**DOCUMENT PASSAGE:**

I like them all but Freckle. It does look like flooring! lol


----------



## Jasminehiss (Feb 11, 2013)

I'm really tempted by the blue,green,and purple, but the price is just too expensive for me. I wonder if there are any indie dupes for these though.


----------



## MissLindaJean (Feb 11, 2013)

> I'm really tempted by the blue,green,and purple, but the price is just too expensive for me. I wonder if there are any indie dupes for these though.Â


 I believe Deborah Lippmann has a collection similar, but that's not saving money lol!


----------



## Jasminehiss (Feb 11, 2013)

Yeah, I've seen the swatch from The Polishacholic. More temptation.  I'll just wait and hope more affordable companies jump onto this trend and create dupes.


----------



## CourtneyB (Feb 18, 2013)

Ooh, I just saw these on Sephora.com...I want them so bad! I love the blue, green, and purple, but if I do get one, I'd only get one. No idea which color to go for!


----------



## Ashitude (Feb 18, 2013)

I really should unsub from this thread. Every time someone posts on it I have to go through the whole process of trying to convince myself I do not need these again.

**SUPPLIED DATA:**
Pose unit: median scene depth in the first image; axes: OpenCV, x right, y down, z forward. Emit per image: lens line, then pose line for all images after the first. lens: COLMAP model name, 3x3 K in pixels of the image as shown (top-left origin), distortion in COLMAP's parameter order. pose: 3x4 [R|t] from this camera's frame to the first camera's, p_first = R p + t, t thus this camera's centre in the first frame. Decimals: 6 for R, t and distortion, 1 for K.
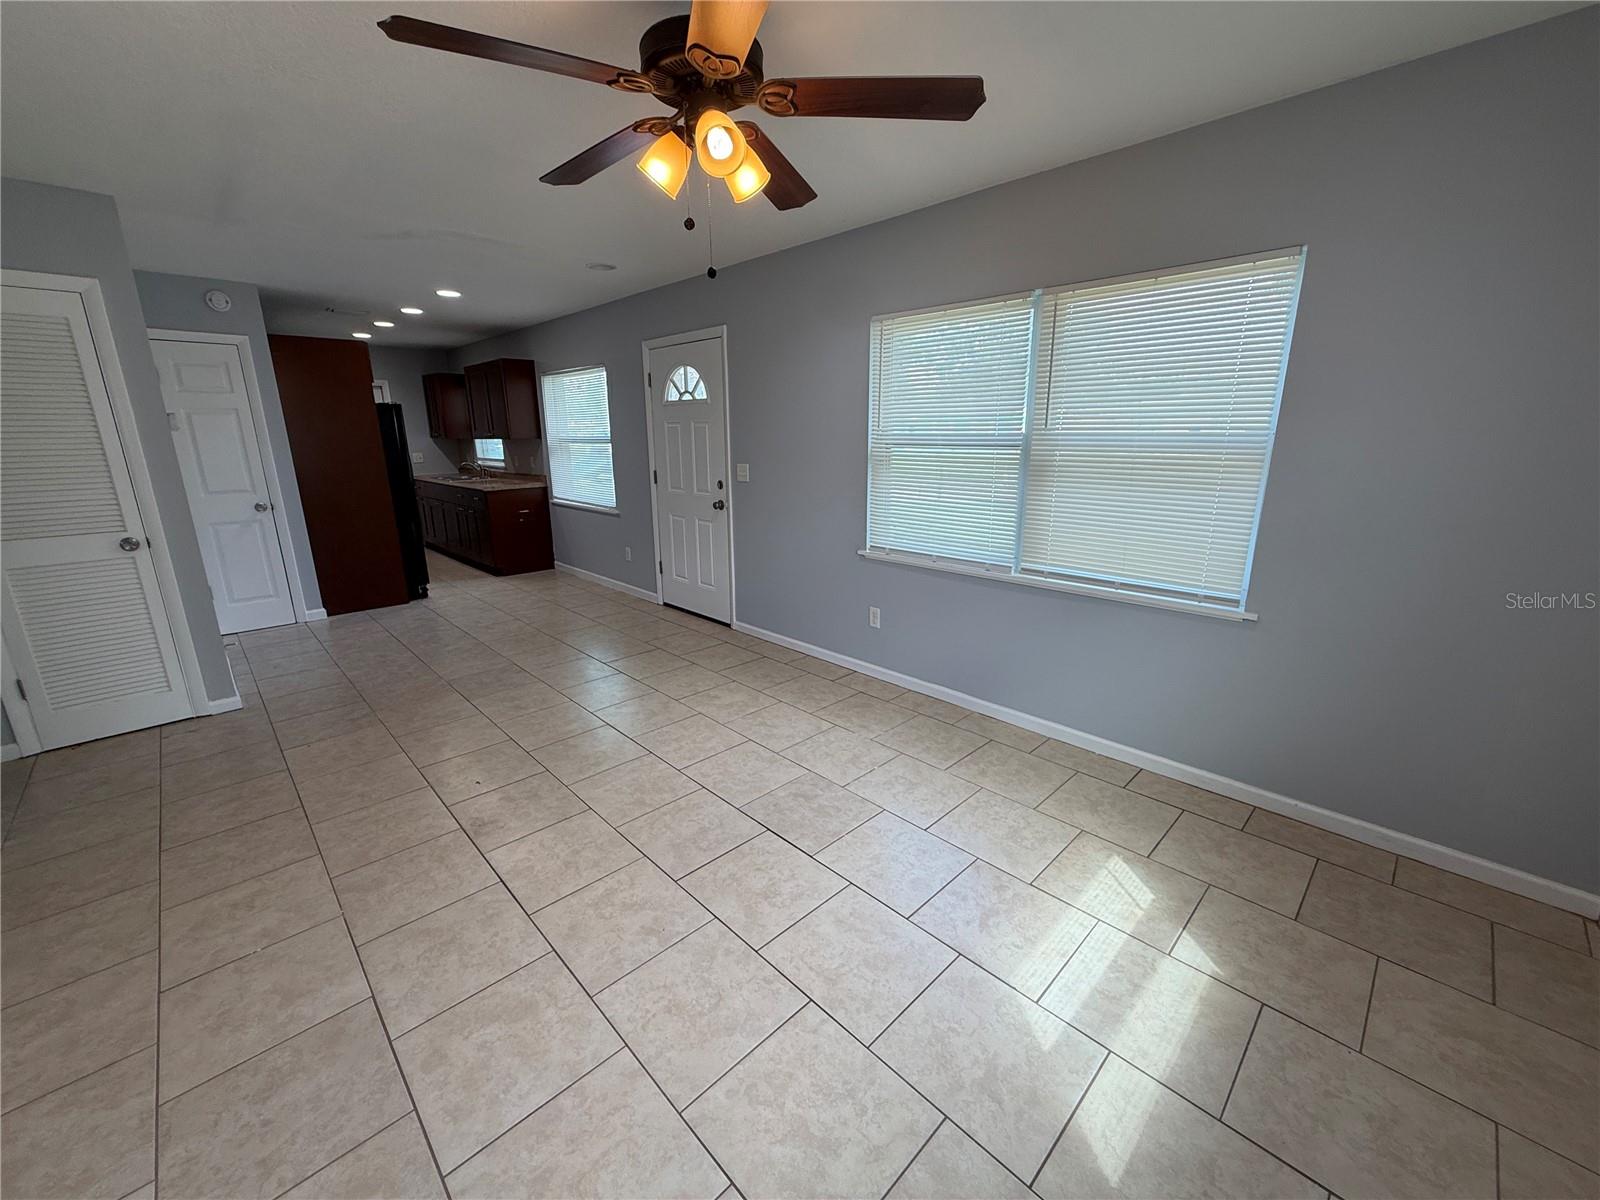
lens RADIAL K [[638.3, 0, 796.8], [0, 638.3, 599.6], [0, 0, 1]] dist [-0.000406, 0.000023]
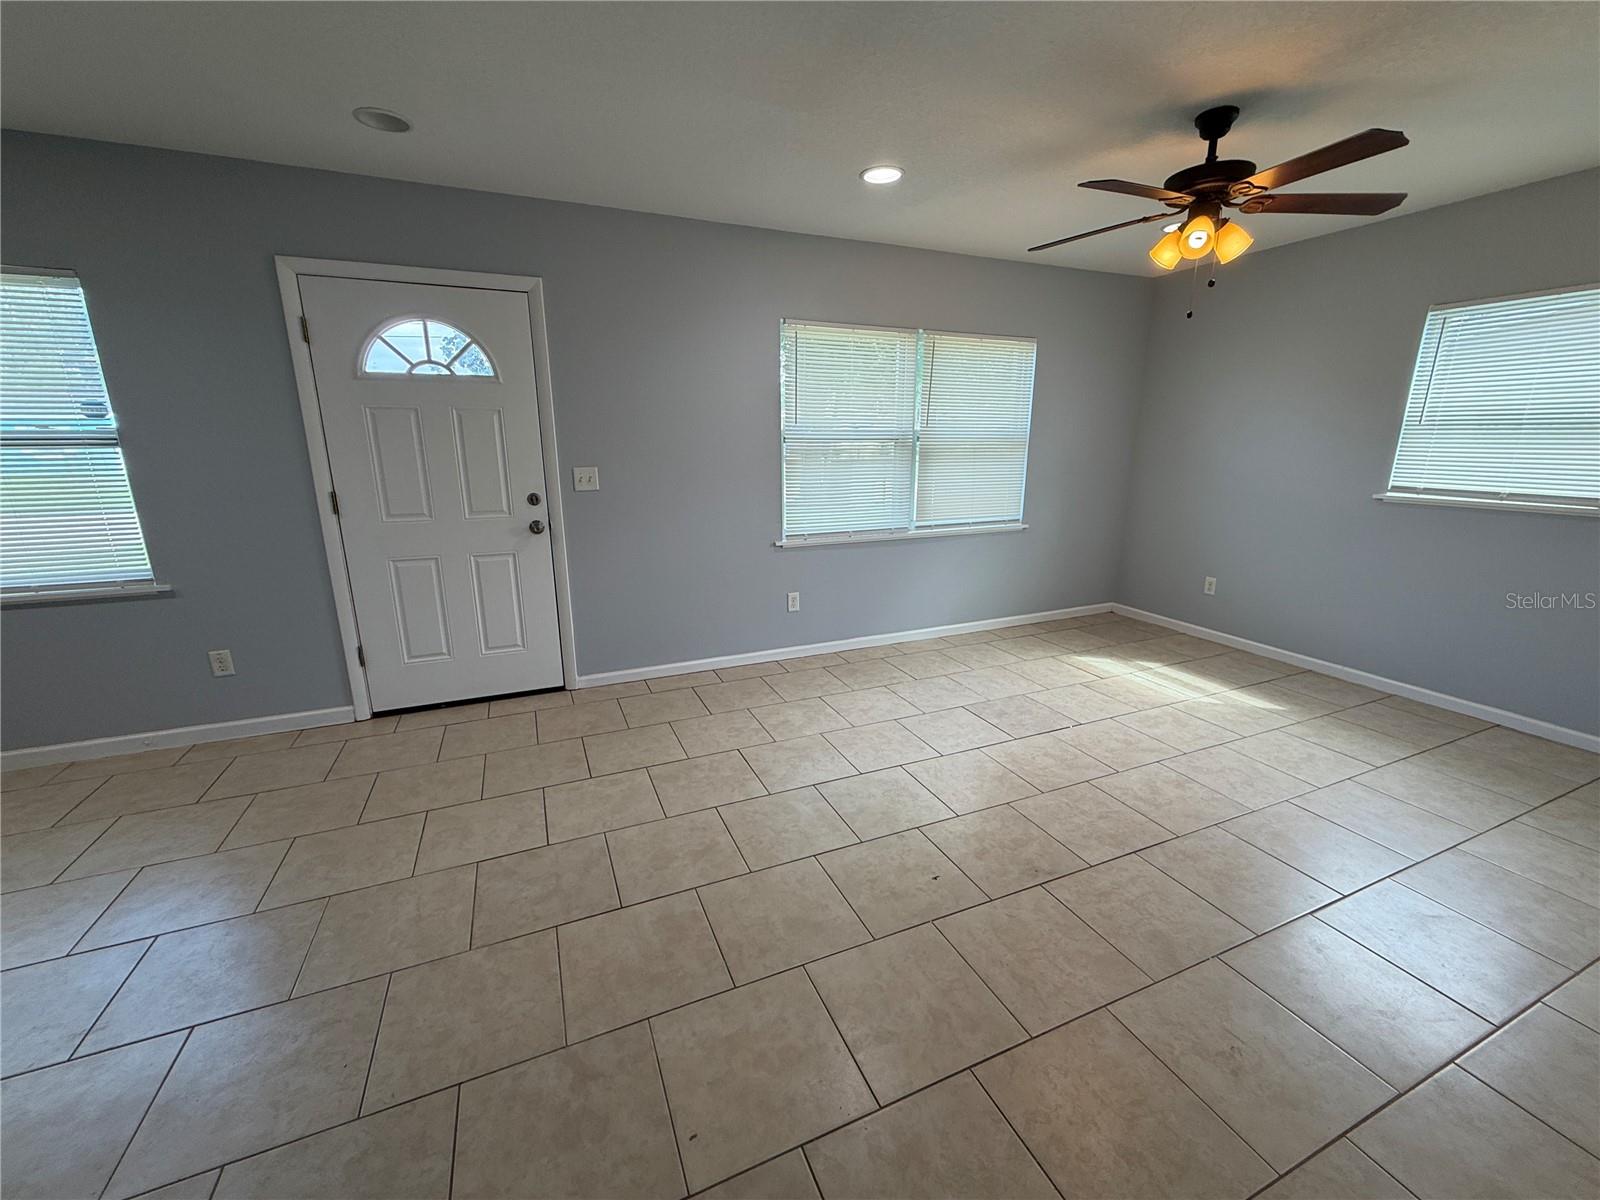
lens RADIAL K [[638.3, 0, 795.2], [0, 638.3, 598.0], [0, 0, 1]] dist [-0.000406, 0.000023]
pose [[0.355559, -0.221226, 0.908095, -0.875349], [0.238205, 0.960950, 0.140834, -0.132499], [-0.903790, 0.166238, 0.394372, 0.596484]]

**WORK TO COMPLETE:** Please return the forum thread's text verbatim, from "I really should" up to and including "need these again.".

**EXERCISE SOLUTION:**
I really should unsub from this thread. Every time someone posts on it I have to go through the whole process of trying to convince myself I do not need these again.